Data supplied ->
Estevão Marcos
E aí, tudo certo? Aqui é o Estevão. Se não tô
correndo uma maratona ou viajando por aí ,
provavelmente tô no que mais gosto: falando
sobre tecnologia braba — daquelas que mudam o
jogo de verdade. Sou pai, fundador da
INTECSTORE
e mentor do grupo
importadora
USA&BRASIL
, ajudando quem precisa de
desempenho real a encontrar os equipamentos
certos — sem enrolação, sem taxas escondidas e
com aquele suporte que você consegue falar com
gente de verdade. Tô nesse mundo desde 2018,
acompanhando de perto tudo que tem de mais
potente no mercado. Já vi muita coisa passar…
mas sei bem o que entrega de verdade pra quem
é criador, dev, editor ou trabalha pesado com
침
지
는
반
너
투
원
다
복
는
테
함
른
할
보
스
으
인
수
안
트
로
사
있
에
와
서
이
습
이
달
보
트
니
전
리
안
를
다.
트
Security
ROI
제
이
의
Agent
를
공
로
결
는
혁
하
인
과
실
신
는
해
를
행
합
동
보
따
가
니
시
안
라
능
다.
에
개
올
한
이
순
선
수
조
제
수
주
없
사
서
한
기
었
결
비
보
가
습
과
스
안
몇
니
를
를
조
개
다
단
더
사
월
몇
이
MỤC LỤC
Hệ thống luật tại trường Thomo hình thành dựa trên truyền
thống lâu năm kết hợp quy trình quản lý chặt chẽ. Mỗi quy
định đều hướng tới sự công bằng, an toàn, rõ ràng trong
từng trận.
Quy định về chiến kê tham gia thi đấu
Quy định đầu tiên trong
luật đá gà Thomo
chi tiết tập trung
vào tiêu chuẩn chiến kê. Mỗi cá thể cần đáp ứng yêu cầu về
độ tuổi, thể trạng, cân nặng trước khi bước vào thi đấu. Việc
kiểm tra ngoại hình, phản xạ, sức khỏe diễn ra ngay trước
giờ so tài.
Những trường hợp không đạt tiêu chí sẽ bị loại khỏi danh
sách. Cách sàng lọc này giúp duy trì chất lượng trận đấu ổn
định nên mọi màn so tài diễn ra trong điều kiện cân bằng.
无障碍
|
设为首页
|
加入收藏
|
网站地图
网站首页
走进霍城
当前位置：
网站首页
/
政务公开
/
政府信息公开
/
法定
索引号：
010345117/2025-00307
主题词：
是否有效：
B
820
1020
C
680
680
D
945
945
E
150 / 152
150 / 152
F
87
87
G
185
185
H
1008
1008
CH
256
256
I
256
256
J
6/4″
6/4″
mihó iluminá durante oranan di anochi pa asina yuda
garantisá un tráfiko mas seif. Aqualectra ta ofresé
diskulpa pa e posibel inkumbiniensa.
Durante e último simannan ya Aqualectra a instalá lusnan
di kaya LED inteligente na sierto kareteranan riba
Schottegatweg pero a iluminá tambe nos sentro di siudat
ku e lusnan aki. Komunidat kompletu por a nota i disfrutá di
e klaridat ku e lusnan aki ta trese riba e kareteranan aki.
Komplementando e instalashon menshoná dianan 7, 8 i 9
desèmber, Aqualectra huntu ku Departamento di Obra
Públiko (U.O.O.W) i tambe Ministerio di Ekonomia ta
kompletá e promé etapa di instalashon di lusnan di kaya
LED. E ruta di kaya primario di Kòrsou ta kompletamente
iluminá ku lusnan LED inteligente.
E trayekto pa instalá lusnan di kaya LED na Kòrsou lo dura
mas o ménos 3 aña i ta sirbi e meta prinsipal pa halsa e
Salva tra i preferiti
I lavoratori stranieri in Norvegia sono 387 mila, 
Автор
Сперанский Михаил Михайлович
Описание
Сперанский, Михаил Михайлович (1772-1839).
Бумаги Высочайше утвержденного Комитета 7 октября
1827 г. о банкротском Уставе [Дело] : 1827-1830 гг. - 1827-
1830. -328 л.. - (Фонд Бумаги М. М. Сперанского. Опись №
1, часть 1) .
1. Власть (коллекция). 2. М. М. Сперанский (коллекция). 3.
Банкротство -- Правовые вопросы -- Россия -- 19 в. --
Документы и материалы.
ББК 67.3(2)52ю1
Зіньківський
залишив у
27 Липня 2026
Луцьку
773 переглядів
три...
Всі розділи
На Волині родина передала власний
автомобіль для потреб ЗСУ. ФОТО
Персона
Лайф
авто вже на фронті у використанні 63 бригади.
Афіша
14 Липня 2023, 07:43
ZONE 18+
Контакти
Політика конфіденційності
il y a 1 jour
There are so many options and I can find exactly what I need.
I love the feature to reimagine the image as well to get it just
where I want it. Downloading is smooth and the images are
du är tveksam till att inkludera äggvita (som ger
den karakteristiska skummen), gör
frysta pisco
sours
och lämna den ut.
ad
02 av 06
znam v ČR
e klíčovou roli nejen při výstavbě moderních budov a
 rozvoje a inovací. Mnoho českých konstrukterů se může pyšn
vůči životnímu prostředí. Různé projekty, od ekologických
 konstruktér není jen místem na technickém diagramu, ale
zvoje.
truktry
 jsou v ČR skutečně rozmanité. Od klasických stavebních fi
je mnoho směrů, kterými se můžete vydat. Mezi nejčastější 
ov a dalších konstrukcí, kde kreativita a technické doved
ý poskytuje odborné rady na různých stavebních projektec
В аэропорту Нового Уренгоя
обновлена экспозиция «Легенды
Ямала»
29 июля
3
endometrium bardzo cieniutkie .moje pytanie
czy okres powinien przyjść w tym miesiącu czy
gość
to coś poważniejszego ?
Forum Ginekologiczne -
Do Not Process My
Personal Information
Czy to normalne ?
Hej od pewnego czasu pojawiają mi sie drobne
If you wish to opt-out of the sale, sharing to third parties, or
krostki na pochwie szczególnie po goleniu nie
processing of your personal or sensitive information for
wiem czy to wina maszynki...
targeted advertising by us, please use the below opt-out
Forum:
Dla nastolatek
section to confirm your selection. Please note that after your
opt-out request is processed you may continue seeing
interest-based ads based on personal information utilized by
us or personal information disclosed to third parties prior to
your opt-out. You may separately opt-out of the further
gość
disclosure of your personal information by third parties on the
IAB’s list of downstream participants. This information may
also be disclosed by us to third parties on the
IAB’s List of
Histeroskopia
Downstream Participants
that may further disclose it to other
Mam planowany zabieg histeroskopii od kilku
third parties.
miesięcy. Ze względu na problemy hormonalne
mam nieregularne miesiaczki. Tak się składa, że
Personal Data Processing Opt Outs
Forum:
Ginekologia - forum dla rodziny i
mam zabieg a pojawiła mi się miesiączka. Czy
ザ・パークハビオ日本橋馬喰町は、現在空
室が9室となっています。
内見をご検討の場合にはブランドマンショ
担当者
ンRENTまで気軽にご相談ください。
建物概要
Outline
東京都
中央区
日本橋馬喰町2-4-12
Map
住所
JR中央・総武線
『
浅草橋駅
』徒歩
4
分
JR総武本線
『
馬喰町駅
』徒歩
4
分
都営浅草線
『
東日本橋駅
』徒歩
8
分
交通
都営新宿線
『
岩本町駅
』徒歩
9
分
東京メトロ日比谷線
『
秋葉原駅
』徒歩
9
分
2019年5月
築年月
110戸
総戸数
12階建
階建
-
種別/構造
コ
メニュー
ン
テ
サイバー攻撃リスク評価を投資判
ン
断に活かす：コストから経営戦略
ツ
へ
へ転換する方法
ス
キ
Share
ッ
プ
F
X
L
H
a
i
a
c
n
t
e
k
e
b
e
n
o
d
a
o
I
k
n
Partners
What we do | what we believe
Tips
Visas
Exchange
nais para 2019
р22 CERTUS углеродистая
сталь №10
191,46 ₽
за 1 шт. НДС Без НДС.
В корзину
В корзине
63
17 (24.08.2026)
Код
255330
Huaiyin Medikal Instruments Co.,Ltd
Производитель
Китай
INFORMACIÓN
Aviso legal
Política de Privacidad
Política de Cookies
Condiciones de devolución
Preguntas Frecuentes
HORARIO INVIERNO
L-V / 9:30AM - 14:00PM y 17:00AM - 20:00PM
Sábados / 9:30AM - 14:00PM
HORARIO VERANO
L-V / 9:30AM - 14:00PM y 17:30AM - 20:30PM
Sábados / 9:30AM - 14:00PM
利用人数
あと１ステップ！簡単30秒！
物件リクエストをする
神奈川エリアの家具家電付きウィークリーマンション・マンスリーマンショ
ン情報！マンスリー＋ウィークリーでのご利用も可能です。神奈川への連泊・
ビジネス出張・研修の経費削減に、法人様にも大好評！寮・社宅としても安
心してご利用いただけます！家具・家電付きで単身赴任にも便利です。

Instructions to follow ->
Nothing beyond the lines from the start of the entries through the line with "e klaridat ku" should appear. Repeat those lines exactly, both ends included.

Your solution ->
Estevão Marcos
E aí, tudo certo? Aqui é o Estevão. Se não tô
correndo uma maratona ou viajando por aí ,
provavelmente tô no que mais gosto: falando
sobre tecnologia braba — daquelas que mudam o
jogo de verdade. Sou pai, fundador da
INTECSTORE
e mentor do grupo
importadora
USA&BRASIL
, ajudando quem precisa de
desempenho real a encontrar os equipamentos
certos — sem enrolação, sem taxas escondidas e
com aquele suporte que você consegue falar com
gente de verdade. Tô nesse mundo desde 2018,
acompanhando de perto tudo que tem de mais
potente no mercado. Já vi muita coisa passar…
mas sei bem o que entrega de verdade pra quem
é criador, dev, editor ou trabalha pesado com
침
지
는
반
너
투
원
다
복
는
테
함
른
할
보
스
으
인
수
안
트
로
사
있
에
와
서
이
습
이
달
보
트
니
전
리
안
를
다.
트
Security
ROI
제
이
의
Agent
를
공
로
결
는
혁
하
인
과
실
신
는
해
를
행
합
동
보
따
가
니
시
안
라
능
다.
에
개
올
한
이
순
선
수
조
제
수
주
없
사
서
한
기
었
결
비
보
가
습
과
스
안
몇
니
를
를
조
개
다
단
더
사
월
몇
이
MỤC LỤC
Hệ thống luật tại trường Thomo hình thành dựa trên truyền
thống lâu năm kết hợp quy trình quản lý chặt chẽ. Mỗi quy
định đều hướng tới sự công bằng, an toàn, rõ ràng trong
từng trận.
Quy định về chiến kê tham gia thi đấu
Quy định đầu tiên trong
luật đá gà Thomo
chi tiết tập trung
vào tiêu chuẩn chiến kê. Mỗi cá thể cần đáp ứng yêu cầu về
độ tuổi, thể trạng, cân nặng trước khi bước vào thi đấu. Việc
kiểm tra ngoại hình, phản xạ, sức khỏe diễn ra ngay trước
giờ so tài.
Những trường hợp không đạt tiêu chí sẽ bị loại khỏi danh
sách. Cách sàng lọc này giúp duy trì chất lượng trận đấu ổn
định nên mọi màn so tài diễn ra trong điều kiện cân bằng.
无障碍
|
设为首页
|
加入收藏
|
网站地图
网站首页
走进霍城
当前位置：
网站首页
/
政务公开
/
政府信息公开
/
法定
索引号：
010345117/2025-00307
主题词：
是否有效：
B
820
1020
C
680
680
D
945
945
E
150 / 152
150 / 152
F
87
87
G
185
185
H
1008
1008
CH
256
256
I
256
256
J
6/4″
6/4″
mihó iluminá durante oranan di anochi pa asina yuda
garantisá un tráfiko mas seif. Aqualectra ta ofresé
diskulpa pa e posibel inkumbiniensa.
Durante e último simannan ya Aqualectra a instalá lusnan
di kaya LED inteligente na sierto kareteranan riba
Schottegatweg pero a iluminá tambe nos sentro di siudat
ku e lusnan aki. Komunidat kompletu por a nota i disfrutá di
e klaridat ku e lusnan aki ta trese riba e kareteranan aki.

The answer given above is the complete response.